The arrests followed a one-year investigation during which undercover agents purchased unpasteurized dairy products from Healthy Family Farms stands in Los Angeles, Ventura and Santa Barbara counties, said Matthew Krasnowski, a district attorney spokesman. The products included unpasteurized goat milk, cheese and yogurt.

Yes, a year long investigation to go after the sale of unpasteurized milk, cheese and yogurt.  And not just one government agency, but nine different governmental agencies, according to the LA District Attorney’s office:

Agencies taking part in the ongoing investigation include the U.S. Food and Drug Administration; the California Franchise Tax Board; the California Department of Food and Agriculture’s Milk and Dairy Food Safety Branch and the department’s Division of Measurement Standards; the Los Angeles County District Attorney’s Office; the Los Angeles County Department of Public Health; the Ventura County Sheriff’s Department, the Ventura County Department of Public Health; the Los Angeles Police Department and the Los Angeles Department of Building and Safety.

The investigation ended in the raid of the Venice market, Rawesome Foods, and a farm, Palmer’s Healthy Family Farms in Ventura County.  Prosecutors claim that Rawesome Foods did not have a license to sell unpasteurized milk, which is required by the state of California.  Rawesome Foods, however, is not open to the public.  It is a private club that requires a paid membership.  It is not known how undercover officers got into the club to purchase the dairy items, or if they paid for a membership.  This is not the first raid on Rawesome Foods.  They were raided in 2010 for the sale of unpasteurized, or “raw” milk.

What is known is that the government has gone too far in “protecting” its citizens.  Grown men and women have the right to eat whatever they want.  While you and I may not think raw goat milk is the way to enjoy our Captain Crunch, there is no reason that government should outlaw its sale.  Further, the licensing requirements are called in to question when the type of sale does not fit into its parameters (to the public versus via private membership club.) On the surface, this looks more like governmental bullying than “protecting” the unpasteurized goat-milk-drinking public (which one could assume is a very niche market.)

The Tea Party movement has long advocated for smaller government as one of its central tenants.  This unwarranted attack on this small business is a perfect analogy as to why the Tea Party is on the side of all Americans who believe in personal liberty.  The politics of the owners of Rawesome Foods and Palmer’s Farm isn’t important.  The conversation here is about the continued over reach of government into our food and food choices.  We’ve seen New York work to ban salt and trans fats from restaurants.
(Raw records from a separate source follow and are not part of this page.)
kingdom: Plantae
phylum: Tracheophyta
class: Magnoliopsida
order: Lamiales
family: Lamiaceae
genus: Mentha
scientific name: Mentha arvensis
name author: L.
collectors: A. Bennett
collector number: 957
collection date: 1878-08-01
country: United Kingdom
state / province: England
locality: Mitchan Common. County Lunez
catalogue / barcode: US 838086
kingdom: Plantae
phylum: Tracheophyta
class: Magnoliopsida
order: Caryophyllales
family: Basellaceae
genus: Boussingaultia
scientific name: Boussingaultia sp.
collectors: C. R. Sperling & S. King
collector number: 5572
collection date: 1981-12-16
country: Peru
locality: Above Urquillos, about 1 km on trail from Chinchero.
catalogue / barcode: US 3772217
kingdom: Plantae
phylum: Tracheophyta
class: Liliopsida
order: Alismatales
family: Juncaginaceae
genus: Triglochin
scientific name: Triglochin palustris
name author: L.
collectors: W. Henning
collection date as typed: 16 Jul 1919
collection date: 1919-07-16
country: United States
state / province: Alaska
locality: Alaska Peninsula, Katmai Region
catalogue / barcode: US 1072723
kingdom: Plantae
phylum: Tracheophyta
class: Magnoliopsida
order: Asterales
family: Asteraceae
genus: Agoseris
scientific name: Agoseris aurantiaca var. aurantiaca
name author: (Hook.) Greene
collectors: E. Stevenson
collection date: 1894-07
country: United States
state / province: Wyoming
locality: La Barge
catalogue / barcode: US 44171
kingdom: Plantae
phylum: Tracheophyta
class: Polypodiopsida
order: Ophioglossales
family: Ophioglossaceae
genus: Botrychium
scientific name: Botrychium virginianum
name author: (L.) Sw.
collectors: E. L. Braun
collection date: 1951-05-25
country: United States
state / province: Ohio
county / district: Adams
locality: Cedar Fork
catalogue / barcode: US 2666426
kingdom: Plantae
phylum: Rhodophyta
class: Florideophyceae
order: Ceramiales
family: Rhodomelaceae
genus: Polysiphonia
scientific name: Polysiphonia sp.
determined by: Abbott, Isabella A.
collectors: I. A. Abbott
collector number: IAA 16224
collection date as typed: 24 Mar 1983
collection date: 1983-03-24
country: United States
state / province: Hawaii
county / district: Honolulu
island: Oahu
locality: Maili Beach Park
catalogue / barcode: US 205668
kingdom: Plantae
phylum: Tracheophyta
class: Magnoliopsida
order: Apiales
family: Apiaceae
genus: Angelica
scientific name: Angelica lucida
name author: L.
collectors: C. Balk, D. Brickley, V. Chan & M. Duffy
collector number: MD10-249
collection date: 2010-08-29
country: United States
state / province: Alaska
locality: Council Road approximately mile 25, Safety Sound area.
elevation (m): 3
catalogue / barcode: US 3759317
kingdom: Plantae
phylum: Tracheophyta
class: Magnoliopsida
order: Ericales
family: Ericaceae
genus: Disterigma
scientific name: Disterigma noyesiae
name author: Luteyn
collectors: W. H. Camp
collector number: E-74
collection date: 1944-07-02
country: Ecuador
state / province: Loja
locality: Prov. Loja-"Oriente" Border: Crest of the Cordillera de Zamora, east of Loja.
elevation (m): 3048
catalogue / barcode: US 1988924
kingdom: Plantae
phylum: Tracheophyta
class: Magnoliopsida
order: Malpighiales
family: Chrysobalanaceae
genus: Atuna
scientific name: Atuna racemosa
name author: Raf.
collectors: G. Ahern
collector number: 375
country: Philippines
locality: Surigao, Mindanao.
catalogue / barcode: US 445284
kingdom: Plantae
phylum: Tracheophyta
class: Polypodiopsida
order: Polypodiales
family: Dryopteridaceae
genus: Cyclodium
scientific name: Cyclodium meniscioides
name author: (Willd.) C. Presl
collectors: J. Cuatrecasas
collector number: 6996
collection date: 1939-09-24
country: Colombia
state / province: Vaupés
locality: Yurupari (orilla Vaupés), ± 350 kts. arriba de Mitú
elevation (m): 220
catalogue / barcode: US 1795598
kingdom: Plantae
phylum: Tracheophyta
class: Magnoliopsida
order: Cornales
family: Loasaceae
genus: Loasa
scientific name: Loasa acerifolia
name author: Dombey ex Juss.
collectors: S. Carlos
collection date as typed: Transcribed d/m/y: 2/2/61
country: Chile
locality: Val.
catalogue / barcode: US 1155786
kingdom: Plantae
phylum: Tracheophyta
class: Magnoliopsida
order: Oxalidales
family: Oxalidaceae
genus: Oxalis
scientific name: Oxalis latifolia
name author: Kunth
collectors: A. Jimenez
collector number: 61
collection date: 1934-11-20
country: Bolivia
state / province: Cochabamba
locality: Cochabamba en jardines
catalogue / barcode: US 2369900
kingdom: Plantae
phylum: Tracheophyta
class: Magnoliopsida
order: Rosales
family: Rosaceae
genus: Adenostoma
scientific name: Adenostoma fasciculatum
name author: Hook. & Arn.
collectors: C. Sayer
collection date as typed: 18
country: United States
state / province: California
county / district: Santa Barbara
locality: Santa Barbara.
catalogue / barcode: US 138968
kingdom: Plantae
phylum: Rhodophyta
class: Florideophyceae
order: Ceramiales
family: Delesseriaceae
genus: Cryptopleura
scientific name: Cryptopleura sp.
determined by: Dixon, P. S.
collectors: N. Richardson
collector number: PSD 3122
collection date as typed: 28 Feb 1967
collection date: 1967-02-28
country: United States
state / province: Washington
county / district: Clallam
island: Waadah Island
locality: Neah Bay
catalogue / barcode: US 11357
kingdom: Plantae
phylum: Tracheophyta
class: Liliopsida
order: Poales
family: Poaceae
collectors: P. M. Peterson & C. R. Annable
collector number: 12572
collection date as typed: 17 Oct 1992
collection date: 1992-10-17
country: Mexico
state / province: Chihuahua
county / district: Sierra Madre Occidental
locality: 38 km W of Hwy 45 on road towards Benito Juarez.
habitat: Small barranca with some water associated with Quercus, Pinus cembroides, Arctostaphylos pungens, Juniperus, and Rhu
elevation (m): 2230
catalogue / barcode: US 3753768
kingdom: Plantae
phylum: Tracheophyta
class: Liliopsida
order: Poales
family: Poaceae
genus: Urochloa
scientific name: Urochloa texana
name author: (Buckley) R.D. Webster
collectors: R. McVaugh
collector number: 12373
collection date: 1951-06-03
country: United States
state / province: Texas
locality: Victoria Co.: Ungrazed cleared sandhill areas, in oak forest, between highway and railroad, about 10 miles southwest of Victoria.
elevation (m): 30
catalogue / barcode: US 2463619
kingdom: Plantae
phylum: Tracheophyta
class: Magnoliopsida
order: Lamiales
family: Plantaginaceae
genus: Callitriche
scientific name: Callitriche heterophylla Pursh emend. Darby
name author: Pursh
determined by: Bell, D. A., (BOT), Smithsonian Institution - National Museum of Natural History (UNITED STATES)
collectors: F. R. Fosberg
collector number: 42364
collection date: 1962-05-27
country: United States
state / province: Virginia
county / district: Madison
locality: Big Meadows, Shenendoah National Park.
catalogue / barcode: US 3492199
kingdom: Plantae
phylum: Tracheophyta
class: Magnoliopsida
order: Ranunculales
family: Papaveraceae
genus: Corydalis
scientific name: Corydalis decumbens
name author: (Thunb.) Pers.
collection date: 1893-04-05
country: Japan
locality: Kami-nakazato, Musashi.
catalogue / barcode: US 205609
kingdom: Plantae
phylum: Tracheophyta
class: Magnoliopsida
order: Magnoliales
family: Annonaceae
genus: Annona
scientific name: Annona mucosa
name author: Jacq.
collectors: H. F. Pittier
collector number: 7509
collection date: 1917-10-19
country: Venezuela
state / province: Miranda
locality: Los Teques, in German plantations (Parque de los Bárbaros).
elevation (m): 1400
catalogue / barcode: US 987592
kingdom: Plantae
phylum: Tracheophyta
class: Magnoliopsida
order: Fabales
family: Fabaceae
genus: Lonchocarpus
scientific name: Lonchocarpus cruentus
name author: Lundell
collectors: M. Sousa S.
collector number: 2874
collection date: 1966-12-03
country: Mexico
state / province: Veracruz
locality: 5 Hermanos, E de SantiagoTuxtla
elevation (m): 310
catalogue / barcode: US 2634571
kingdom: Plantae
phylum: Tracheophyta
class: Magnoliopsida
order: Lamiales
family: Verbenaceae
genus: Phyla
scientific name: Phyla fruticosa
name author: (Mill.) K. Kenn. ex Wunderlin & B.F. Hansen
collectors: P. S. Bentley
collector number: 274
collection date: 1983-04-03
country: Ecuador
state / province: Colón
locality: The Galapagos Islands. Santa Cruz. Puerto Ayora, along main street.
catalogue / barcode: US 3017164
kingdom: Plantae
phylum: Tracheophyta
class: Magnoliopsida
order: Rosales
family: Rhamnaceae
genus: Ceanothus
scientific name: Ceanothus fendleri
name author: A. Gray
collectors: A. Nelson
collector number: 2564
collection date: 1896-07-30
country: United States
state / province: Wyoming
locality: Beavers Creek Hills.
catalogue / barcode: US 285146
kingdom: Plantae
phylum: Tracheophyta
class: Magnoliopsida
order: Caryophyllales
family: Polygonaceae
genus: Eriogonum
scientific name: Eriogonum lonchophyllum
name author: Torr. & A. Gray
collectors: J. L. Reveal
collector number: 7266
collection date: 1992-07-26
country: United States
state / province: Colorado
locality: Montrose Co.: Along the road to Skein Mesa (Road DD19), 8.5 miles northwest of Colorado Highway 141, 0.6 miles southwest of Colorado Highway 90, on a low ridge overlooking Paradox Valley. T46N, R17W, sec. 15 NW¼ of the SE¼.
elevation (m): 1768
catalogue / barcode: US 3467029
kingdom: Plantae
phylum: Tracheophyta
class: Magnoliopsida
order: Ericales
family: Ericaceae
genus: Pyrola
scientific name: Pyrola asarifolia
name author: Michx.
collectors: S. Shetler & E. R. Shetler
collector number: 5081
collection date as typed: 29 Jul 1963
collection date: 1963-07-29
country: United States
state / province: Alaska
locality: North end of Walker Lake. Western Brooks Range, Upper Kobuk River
In California, food establishments are required to post calorie counts of all items.  McDonald’s is under attack for putting toys in Happy Meals, and now will only offer apple slices with Happy Meals instead of french fries.  In Chicago schools, students can have their home packed lunch thrown away, and then be forced to purchase the school lunch.

All of those things are not the advancement of a society, but a horrific growth of the Nanny State.  And, as we see from Rawesome, no one is immune.  From McDonalds to private food markets to the schools, government feels compelled to control what we eat.  Recently, it was announced that August 20th is Lemonade Freedom Day, in response to the nationwide crackdown on kids’ lemonade stands by police. Perhaps a Food Freedom Day will be next, as it certainly seems it is needed.